I made my way to the bathroom and I found him taking a shower. He looked lost in the water. I was already naked so I just decided to join him in the water. I wrapped my arms around his waist and just began kissing his back, I felt him stiffen up in my hold but I didn't stop kissing his back. "Jason I am sorry." I apologized as my hands moved to his abs and I kept on caressing them.

"I wasn't leaving Jason. I just got overwhelmed and I just wanted some time to let it sink in that's all it was. I was coming back on Monday. Baby please." I kissed him some more but he held my hands stopping the movements from his abs. He pulled me to stand in front of him and once again his expressionless face greeted my regretful one.

"You weren't leaving me?" He asked and I shook my head quickly. "I wasn't. Jason I love you." I tried to touch his face but once again I was stopped and that's how the tears filled my eyes.

"Jason." My voice came out hoarse this time because of the lump in my throat. "When were you going to tell me you and Sandile were still an item?" This time I froze because how the hell did he find that out.

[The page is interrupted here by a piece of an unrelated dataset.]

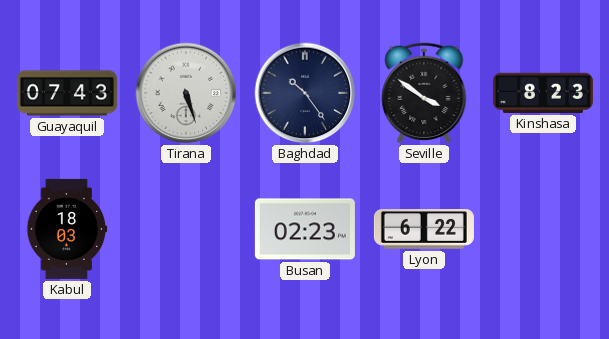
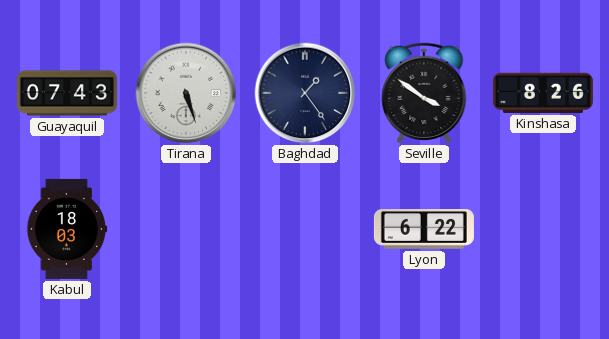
Baghdad: 10:24 -> 1:24
Kinshasa: 8:23 -> 8:26
Busan: 02:23 -> none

"What?" I asked taking a step back from him. "You have me out here looking stupid Kwanda. You're out there still fuckin him and I am here loving you and leaving my wife for you!" His tone was hard and anger filled this whole steamed shower.

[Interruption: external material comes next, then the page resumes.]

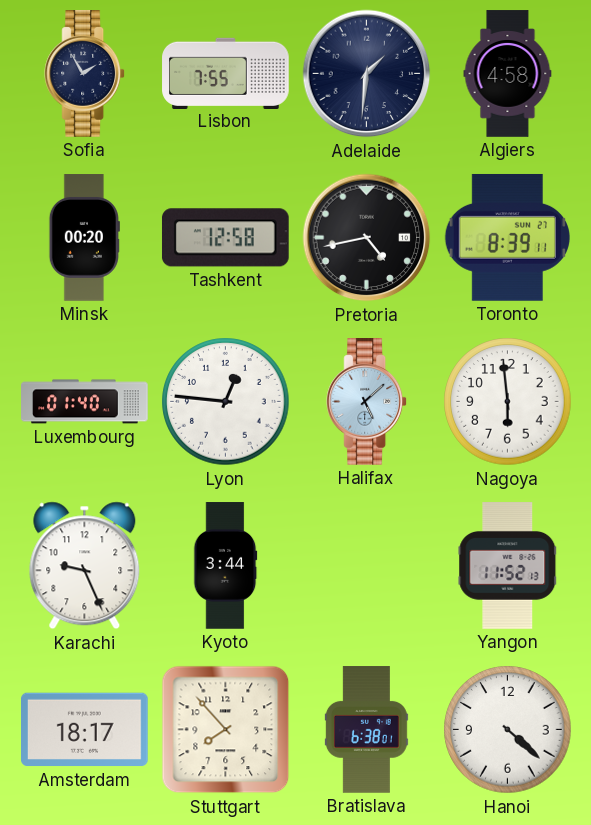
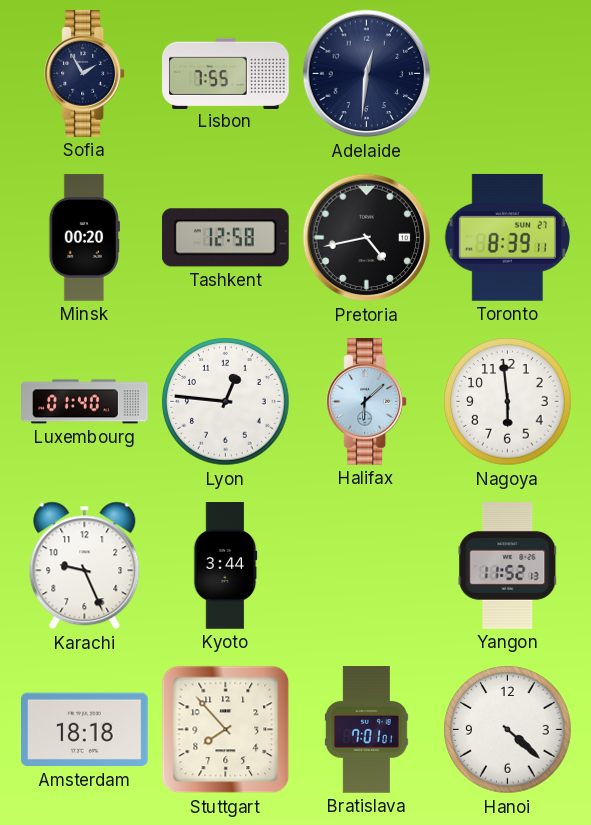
Adelaide: 1:31 -> 12:31
Algiers: 4:58 -> none
Halifax: 5:08 -> 6:08
Amsterdam: 18:17 -> 18:18
Bratislava: 6:38 -> 7:01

"I haven't been with him Jason in a while. I just didn't break up with him. Please baby." I tried to touch him but he pushed my hands away from him. "Are you getting your revenge for Emma. Is this what this is?" He asked but I quickly shook my head and tried to touch him but he once again pushed my hands off him.

"Jason please." My tears were pouring out right at this instance. I should have known that soon or later the truth of me dating these both men was about to come out. "Well it's working Kwah. I am hurt. I do feel how you felt when I hurt you with Emma. I do feel it Kwah." His tears flowed out of his eyes. I felt my heart break at that fact that I had broken him. I had hurt him.